In the center of the playing field stands a teenage girl, her feet surrounded by a ring of bulging plastic bags. Her arms bend at the elbows and her hands cover her mouth as if in surprise. She looks around as if waiting for someone to rescue her. But after a few moments she bends down and grabs several bags in each hand and lifting them walks across the field.

For whose help might she be waiting? What cargo is she carrying with such reluctance? What is in those heavy bags, I wonder. Is she a street girl in the making, her bags holding what is left of her memories? Or is her burden more prosaic? Groceries, perhaps, although the nearest store is two long city blocks away?

When she reaches the pathway she stops again, her arms now stretched out long and straight, the bags hanging so low they almost touch the ground. She again looks to the right and left, pauses for a moment then continues down the path that leads out of the park.

As she disappears from my view I hear a voice shouting and when I turn see a middle-aged man with a long blond ponytail and shabby clothes pushing a shopping cart brimming with the flotsam and jetsam of his life. He angrily protests the sanctity of his inalienable rights to the occupants of the patrol car that is closely herding him down the parking lot toward the road.

“Is that what you’re gonna’ do? Follow me until I leave,” he yells, putting out a hand to steady his wobbling cargo. “I served my country now I can’t get a god damn break!” A rusty station wagon entering the parking lot swerves around him as he crosses the street and heads towards the creek. A woman gets out of the car and opens the rear hatch releasing the heavy bass beat of music from the local radio station.

She reaches into to the interior of the car, rearranging a variety of cardboard boxes and bundles. Then leaning against the rear fender, she lights a cigarette, surveys the scene and spots a young man with two dogs straining at their leashes. “Them pit bulls?” she says, squinting against the smoke in her eyes.

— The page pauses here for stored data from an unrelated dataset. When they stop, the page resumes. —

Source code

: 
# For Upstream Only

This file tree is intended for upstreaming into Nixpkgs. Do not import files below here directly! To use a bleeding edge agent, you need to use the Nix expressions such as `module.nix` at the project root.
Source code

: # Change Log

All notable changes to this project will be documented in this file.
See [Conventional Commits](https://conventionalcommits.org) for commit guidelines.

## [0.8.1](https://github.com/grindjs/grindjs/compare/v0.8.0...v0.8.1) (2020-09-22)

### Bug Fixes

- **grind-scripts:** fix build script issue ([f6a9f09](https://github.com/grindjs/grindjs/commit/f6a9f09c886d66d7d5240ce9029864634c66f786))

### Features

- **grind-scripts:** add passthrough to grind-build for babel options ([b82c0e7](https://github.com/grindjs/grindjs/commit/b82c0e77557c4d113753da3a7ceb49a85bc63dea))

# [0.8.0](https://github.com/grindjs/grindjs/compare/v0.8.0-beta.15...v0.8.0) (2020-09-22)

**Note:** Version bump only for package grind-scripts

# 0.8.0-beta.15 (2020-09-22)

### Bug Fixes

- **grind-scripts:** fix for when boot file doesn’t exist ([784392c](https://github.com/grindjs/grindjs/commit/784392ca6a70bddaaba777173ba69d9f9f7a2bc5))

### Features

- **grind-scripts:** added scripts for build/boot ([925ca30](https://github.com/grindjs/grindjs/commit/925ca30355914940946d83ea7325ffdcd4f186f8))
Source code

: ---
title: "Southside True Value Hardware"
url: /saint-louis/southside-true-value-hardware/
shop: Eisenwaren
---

The dogs swivel their heads in her direction, legs stiff and trembling. “Yes,” he says as he drags the snarling dogs away from her and stuffs them in a nearby pick-up truck. “Sure look like a handful,” she answers, then flicking her cigarette into the grass, turns with a smile to greet two old ladies who are approaching.

“How are you girls today,” she says, as the two old women push their matching walkers into the park in step and in unison. They wear wooly handmade sweaters accented with bright yarn flowers, thick soled tennis shoes with wing logos and old world kerchiefs around their head.

“I got some real deals for ya’,” the station wagon lady says pulling something from one of the cardboard boxes and waving it towards the old women. “No want, no want,” they exclaim waving their hands in dismissal and continue on their way chattering in an unknown language.

When the black man with the blue jacket carrying a fishing pole and orange tackle box passes her, the station wagon lady pulls a boom box out of the car. Walking beside him she loudly complains that the friend who owes her money has not arrived yet but she can offer him this practically new radio for just a few dollars. Shaking his head, the fisherman picks up his pace and heads towards the pond.

The woman throws the radio into the car, walks to the park exit and with her hands on her hips looks north. When I pull out of the parking lot I pass a young girl standing before the open trunk of her car sorting through a pile of clothing and sports equipment. Why is it, I wonder, do we all carry so much stuff around with us.

In fact, there is a whole industry now that is built on storage – special boxes and drawers and chests and lockers and units to keep the things we once consumed but now cannot swallow. We pay others to keep what we do not use but cannot let go of.

We all have baggage – old stories, old dreams, old memories, old prejudices, old thoughts – and we carry it with us from place to place and job to job and person to person like luggage on rollers. Conscious of our burdens yet unable to release them – we carry our past with us if not in our cars or in our homes, in our souls – we then look for others to share them. But when we compose our online criteria at match.com we demand that ‘no one with old baggage’ need apply.